■ Exercise objective
An exact transcription of the entries is required, with none of the pictures carried over.

>>>>

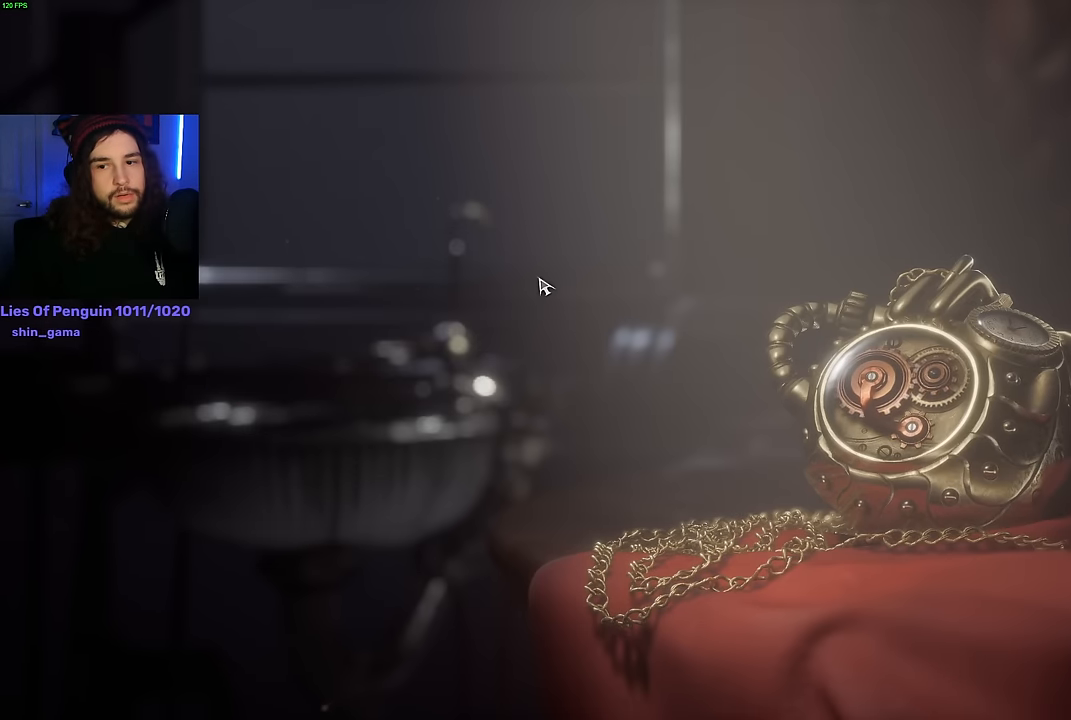
{"keys": [], "mouse": [], "events": []}
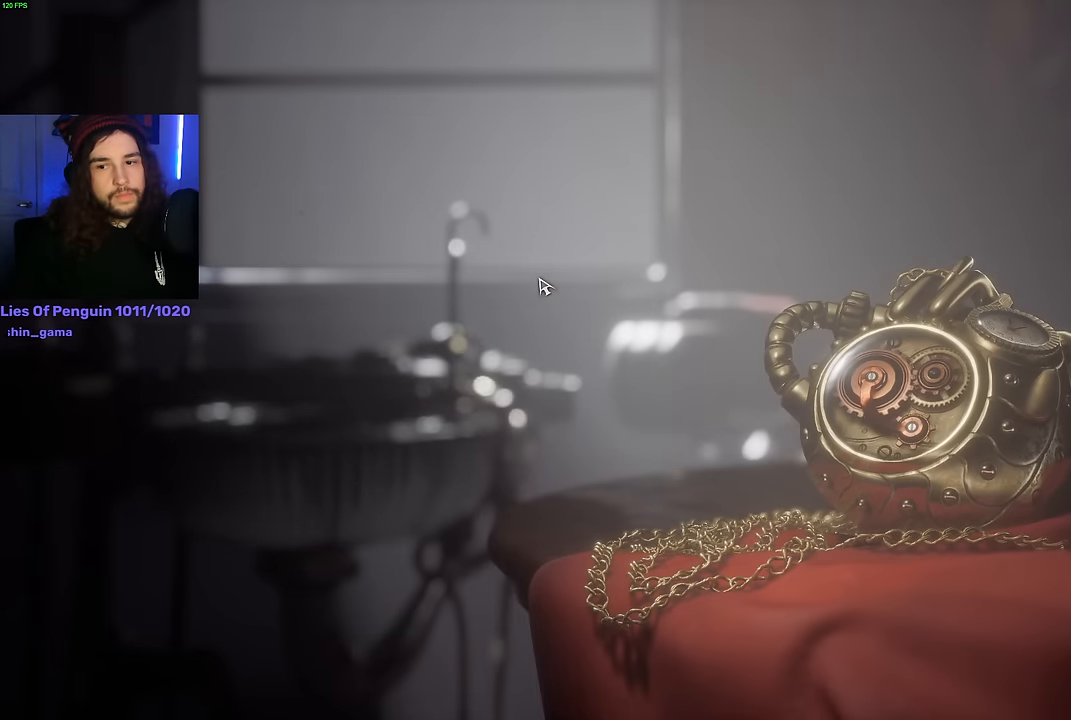
{"keys": [], "mouse": [], "events": []}
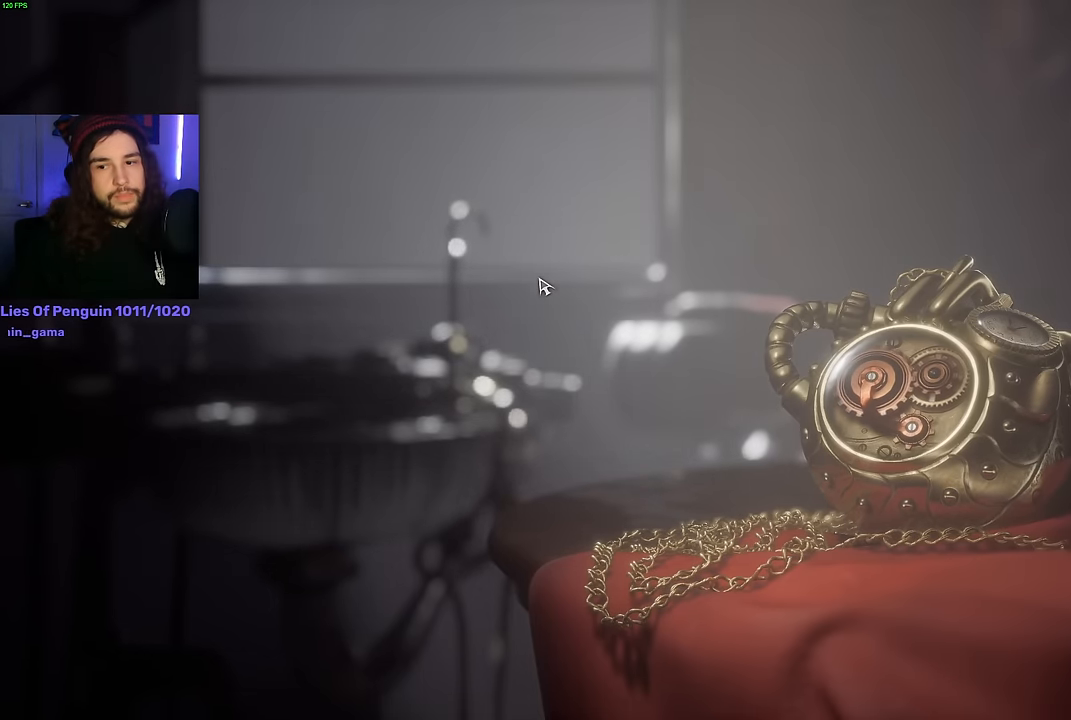
{"keys": [], "mouse": ["left", "right"], "events": [[400, "mouse_right", "down"], [434, "mouse_left", "down"]]}
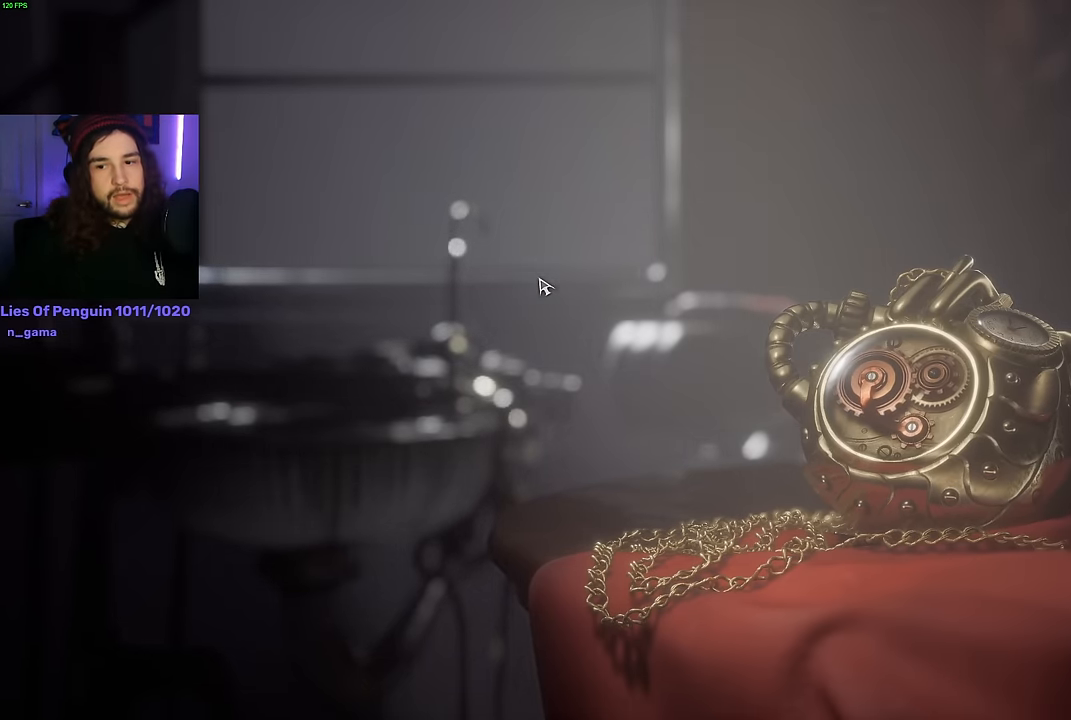
{"keys": [], "mouse": [], "events": [[34, "mouse_left", "up"], [34, "mouse_right", "up"]]}
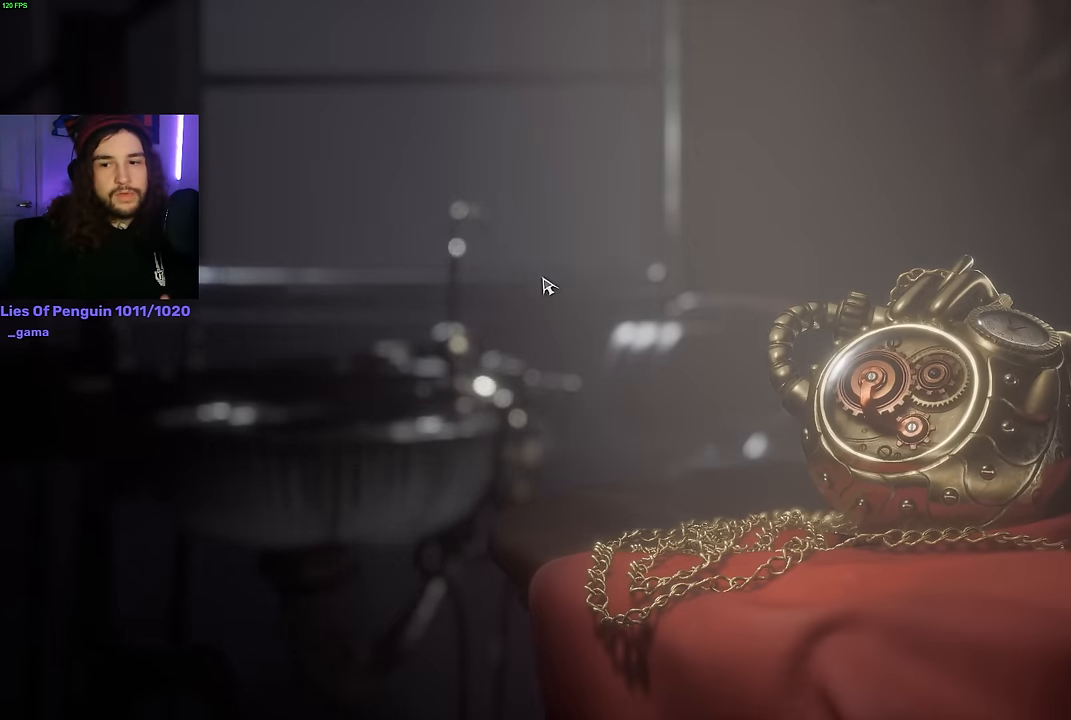
{"keys": [], "mouse": [], "events": []}
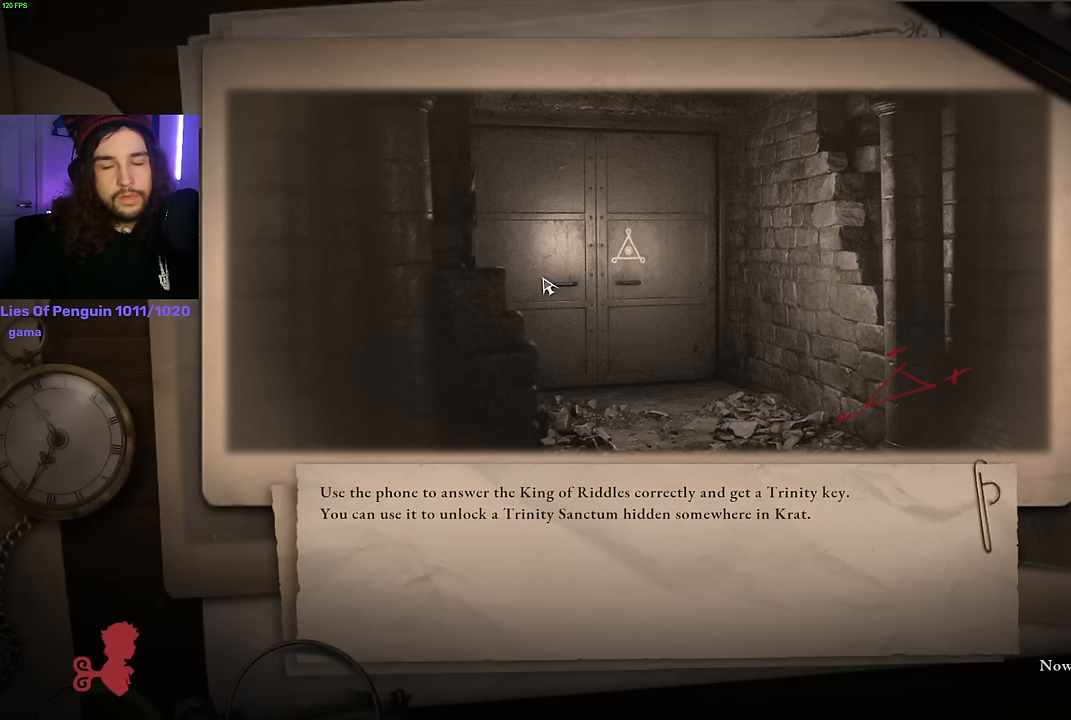
{"keys": [], "mouse": [], "events": []}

<<<<

■ Solution
{"keys": [], "mouse": [], "events": []}
{"keys": [], "mouse": [], "events": []}
{"keys": [], "mouse": ["left", "right"], "events": [[400, "mouse_right", "down"], [434, "mouse_left", "down"]]}
{"keys": [], "mouse": [], "events": [[34, "mouse_left", "up"], [34, "mouse_right", "up"]]}
{"keys": [], "mouse": [], "events": []}
{"keys": [], "mouse": [], "events": []}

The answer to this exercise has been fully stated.